You may never get to enjoy putting together a family tree/blood line. But the culture and heritage that is yours through your maternal line is beautiful - and so is everything that extends from you.

Tiggerlane said...

bermudabluez - I actually can't believe how honest I was, but somehow, I trust you guys! Thanks for the encouragement!

junebug - I MUST, but mostly b/c KEANU REEVES - HOT!

dusty - maybe, but my adoptive parents don't know I did this...so I'm a bit nervous. Feel free to email me (found in my blogger profile), and we'll see what we can do.

pamela - it was short-lived, except my kid is bothered by it. Which I didn't see coming! It's all good - thankfully, I have a lot of friends and self-confidence.

Memphis said...

Sooooo tequila or wine, it's all the same. Just pour your wine into a tequila glass and put some salt on it. :)

Occidental Girl said...

It's interesting, the implications of race or ethnicity.

I agree, that you are you. It doesn't change that fact. It does add some dimension, though, and that's a lot to digest.

Tiggerlane said...

memphis steve - I opted for Miller Chill. Beer with a Mexican twist.

occidental girl - I feel like me again, after the digestion period was over...but it did take a week or two!

Caroline said...

You are so brave! You went where some people dare not go! I would be doing the same thing as you if I had the start to life that you had.

Your story is amazing and worthy of a book or a movie. Thanks for sharing the results and Hey! Maybe your biological father was Italian!I'm sure you will keep digging until you find out the rest.

XXOO

Tiggerlane said...

caroline - I didn't feel so brave, as I read the results- and you know me well! I'm gonna dig deeper. Thanks for the encouragement!

Sauntering Soul said...

Tiggerlane, I think you're so inspirational. Thank you for sharing your raw and honest emotions.

I am dating a Brazilian guy. As far as skin color, etc. he's dark skinned, black hair, and has dark eyes. His grandmother was Indian and he got her color. His father was white with blond hair and blue eyes. It's amazing the diversity that's found in Latin and Spanish cultures.

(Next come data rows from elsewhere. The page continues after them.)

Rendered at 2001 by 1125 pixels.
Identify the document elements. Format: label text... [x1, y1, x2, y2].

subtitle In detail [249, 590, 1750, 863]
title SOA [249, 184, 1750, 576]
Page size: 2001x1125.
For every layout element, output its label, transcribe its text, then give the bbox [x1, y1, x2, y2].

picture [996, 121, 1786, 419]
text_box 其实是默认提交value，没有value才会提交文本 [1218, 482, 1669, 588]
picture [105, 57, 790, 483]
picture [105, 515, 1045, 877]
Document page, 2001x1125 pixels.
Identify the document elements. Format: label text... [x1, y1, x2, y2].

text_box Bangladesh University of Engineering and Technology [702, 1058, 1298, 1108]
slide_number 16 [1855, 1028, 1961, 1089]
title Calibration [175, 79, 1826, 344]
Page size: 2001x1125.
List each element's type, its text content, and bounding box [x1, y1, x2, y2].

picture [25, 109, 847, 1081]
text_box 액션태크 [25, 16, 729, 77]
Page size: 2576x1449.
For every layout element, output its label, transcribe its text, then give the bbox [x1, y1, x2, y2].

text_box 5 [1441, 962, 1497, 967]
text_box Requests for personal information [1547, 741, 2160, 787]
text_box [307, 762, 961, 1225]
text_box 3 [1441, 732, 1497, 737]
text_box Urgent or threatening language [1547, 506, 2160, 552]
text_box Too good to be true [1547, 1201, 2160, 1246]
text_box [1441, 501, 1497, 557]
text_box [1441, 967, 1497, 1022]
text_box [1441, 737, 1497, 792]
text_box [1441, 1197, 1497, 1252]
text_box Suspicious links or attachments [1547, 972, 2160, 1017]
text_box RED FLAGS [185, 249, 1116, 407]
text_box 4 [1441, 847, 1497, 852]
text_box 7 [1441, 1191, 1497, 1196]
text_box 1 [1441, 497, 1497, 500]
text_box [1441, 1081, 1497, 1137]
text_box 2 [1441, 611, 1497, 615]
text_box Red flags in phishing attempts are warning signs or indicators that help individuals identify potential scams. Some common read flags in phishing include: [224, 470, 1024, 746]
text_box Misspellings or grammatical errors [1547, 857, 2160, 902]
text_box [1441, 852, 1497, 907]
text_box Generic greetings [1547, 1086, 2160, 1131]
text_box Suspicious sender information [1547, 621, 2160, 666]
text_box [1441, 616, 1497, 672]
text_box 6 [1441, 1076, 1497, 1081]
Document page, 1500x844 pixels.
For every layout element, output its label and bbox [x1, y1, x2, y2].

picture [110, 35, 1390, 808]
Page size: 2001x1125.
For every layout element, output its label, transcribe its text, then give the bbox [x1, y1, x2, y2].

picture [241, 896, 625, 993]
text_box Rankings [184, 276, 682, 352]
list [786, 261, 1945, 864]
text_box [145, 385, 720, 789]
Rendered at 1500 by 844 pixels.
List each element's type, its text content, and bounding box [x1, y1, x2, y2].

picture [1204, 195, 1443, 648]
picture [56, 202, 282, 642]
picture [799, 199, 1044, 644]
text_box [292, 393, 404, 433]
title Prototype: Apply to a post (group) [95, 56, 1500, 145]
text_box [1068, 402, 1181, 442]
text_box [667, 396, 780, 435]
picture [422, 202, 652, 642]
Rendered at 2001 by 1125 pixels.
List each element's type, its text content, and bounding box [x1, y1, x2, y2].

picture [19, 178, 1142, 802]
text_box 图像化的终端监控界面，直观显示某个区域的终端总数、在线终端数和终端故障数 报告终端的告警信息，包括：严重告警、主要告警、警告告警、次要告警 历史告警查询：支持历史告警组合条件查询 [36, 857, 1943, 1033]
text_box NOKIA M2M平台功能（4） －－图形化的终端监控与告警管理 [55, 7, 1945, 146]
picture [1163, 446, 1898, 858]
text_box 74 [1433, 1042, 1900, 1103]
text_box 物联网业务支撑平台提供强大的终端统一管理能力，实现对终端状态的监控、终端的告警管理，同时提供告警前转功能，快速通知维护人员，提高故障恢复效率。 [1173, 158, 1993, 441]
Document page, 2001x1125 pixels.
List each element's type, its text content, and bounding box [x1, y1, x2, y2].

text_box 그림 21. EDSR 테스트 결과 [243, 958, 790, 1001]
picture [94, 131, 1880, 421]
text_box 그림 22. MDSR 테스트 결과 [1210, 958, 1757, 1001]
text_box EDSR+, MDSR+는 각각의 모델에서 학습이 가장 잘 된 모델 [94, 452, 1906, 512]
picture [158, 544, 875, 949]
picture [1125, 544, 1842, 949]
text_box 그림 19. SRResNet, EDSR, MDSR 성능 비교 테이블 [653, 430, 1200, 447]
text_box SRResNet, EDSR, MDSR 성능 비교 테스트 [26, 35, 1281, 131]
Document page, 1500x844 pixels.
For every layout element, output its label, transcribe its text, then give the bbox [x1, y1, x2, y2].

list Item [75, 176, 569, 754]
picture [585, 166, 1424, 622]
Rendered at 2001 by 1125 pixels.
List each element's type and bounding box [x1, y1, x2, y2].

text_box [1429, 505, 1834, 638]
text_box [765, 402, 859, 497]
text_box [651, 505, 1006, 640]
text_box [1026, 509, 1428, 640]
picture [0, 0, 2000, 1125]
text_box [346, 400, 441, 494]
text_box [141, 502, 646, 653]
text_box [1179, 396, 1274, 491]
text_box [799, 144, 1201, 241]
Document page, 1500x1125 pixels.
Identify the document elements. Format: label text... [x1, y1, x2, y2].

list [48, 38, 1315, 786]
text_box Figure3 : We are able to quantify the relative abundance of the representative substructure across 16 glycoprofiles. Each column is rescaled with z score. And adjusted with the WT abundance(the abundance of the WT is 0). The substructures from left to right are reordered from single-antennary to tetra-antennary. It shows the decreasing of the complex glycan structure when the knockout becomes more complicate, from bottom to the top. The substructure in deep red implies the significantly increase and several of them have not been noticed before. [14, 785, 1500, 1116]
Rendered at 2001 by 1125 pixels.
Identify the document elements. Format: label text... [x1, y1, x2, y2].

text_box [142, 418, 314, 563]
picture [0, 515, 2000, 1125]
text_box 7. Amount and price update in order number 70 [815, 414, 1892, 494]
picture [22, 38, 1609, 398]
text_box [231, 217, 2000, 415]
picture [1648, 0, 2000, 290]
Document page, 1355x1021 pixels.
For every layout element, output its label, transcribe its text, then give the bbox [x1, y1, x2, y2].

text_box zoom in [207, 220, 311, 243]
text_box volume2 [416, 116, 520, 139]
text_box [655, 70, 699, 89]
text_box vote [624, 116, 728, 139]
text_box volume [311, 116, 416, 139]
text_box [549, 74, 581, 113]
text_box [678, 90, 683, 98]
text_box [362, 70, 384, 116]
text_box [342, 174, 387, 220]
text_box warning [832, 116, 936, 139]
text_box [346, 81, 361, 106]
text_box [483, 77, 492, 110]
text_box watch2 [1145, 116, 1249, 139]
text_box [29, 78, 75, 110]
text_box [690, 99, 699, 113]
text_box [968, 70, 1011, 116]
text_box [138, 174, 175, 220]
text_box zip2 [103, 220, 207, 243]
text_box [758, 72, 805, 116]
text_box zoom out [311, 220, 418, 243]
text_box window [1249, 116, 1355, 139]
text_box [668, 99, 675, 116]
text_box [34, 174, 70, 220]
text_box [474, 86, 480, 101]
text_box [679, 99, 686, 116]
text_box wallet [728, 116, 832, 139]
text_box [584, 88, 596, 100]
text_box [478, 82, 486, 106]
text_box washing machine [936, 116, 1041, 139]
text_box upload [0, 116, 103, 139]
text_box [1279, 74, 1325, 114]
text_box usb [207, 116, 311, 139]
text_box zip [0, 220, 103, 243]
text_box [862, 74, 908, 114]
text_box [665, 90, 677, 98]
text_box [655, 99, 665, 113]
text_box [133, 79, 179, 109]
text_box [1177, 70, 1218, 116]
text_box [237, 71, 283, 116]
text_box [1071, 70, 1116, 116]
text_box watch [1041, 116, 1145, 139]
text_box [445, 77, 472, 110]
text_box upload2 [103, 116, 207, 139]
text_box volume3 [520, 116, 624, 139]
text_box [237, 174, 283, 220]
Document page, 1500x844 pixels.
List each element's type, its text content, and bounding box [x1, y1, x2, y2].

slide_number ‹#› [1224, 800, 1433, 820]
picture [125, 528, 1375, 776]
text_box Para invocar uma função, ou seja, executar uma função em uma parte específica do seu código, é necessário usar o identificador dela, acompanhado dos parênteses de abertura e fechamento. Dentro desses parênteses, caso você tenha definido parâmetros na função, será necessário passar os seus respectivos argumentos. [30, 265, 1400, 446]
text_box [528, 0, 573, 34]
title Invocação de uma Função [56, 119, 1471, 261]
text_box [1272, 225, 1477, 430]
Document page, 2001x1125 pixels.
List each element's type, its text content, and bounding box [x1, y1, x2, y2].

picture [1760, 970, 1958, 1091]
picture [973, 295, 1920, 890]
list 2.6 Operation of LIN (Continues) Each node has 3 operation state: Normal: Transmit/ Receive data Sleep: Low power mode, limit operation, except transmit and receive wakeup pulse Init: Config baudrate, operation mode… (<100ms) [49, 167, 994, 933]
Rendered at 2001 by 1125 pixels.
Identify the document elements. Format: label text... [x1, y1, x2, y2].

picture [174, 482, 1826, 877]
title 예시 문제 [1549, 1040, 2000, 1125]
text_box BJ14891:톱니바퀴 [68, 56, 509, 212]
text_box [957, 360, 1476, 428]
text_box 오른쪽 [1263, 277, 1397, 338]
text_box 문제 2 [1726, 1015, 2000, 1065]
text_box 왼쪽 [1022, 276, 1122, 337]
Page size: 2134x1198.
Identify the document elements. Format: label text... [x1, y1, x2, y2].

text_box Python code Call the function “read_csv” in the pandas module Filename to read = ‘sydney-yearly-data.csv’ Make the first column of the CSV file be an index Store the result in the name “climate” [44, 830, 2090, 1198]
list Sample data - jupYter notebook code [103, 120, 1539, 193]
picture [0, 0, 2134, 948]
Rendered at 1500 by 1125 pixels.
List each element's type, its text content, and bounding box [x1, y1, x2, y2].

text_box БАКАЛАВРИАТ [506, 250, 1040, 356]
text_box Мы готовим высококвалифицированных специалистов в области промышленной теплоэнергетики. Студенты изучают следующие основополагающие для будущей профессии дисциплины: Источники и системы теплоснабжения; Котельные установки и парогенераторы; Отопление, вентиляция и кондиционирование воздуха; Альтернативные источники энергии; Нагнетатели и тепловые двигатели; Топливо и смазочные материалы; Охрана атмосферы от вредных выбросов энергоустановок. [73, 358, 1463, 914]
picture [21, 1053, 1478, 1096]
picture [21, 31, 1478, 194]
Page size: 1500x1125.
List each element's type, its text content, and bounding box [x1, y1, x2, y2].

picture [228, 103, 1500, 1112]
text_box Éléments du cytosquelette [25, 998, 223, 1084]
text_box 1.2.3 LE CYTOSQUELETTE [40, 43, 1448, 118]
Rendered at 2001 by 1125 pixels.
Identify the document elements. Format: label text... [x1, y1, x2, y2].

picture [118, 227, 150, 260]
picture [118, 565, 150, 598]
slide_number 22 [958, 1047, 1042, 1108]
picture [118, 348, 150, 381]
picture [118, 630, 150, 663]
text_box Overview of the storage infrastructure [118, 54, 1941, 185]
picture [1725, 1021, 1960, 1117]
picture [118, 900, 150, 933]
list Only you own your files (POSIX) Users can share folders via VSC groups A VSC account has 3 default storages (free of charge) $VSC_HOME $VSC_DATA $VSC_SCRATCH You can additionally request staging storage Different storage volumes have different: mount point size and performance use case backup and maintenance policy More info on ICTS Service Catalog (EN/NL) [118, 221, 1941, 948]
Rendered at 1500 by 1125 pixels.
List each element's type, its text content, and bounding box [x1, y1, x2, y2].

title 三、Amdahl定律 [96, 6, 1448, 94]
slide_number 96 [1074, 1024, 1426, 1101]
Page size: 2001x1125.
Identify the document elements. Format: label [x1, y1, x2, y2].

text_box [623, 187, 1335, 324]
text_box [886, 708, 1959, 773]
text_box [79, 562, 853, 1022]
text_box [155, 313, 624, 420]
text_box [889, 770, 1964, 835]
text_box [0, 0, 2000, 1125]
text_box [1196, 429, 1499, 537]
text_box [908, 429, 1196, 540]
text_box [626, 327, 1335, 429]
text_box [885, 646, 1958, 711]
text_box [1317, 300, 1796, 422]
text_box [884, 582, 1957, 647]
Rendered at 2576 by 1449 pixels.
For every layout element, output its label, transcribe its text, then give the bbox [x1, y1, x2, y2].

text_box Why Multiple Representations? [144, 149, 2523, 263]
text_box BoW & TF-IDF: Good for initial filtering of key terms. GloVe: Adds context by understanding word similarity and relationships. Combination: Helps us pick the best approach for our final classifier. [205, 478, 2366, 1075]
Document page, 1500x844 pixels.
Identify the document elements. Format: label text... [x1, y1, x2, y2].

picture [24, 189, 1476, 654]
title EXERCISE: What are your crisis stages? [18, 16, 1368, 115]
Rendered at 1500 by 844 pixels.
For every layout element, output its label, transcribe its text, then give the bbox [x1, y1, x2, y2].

I had some views about immigrants before I met him which I look back upon and I'm honestly not very proud. Since I've gotten to know him, I see the struggles he experiences every day (as a legal immigrant) and I understand why he made the sacrifices he made to come here and how much it means to him to succeed here in the U.S. He has a number of Mexican employees working for him. Through him, I've learned what an awesome culture they are. I hope with time you will be able to embrace your cultural roots. Please don't get me wrong - I understand your feelings. I just hope you will feel peace and lots of pride about things once everything sinks in.

Tiggerlane said...

sauntering soul - thanks so much for all that you've written, and I will most certainly heed your helpful words of advice. I have come a long way - and hope to come even farther in embracing my heritage. Just bizarre at first, and now it's finally assimilating!

theotherbear said...

Everyone else has already said it all so all I can say is - Wow. Very honest and powerful post.

Anonymous said...

your post is beatiful just as you are. You are who you are your genetics don't make you.. you do.

In a way your not much different then the rest of us in the U.S. I know my parents so yes that is different but i don't know my heratige anymore then most folks. Unless it is blatently obvious most of us dont. ( we just have family legend to go on;) I think (smak me if im rude here i don't mean to be) what your really looking for is something of your parents in this. Who can blame you? wouldn't we all love to understand who are parents are and what they do and why they do it? You have a beatiful soul and that is what makes you special, not anything else.

take care

James Burnett said...

I agree with whoever said "you are still you." Now you just have a little more history to frame it around.

Glad you were able to find out a little more about yourself.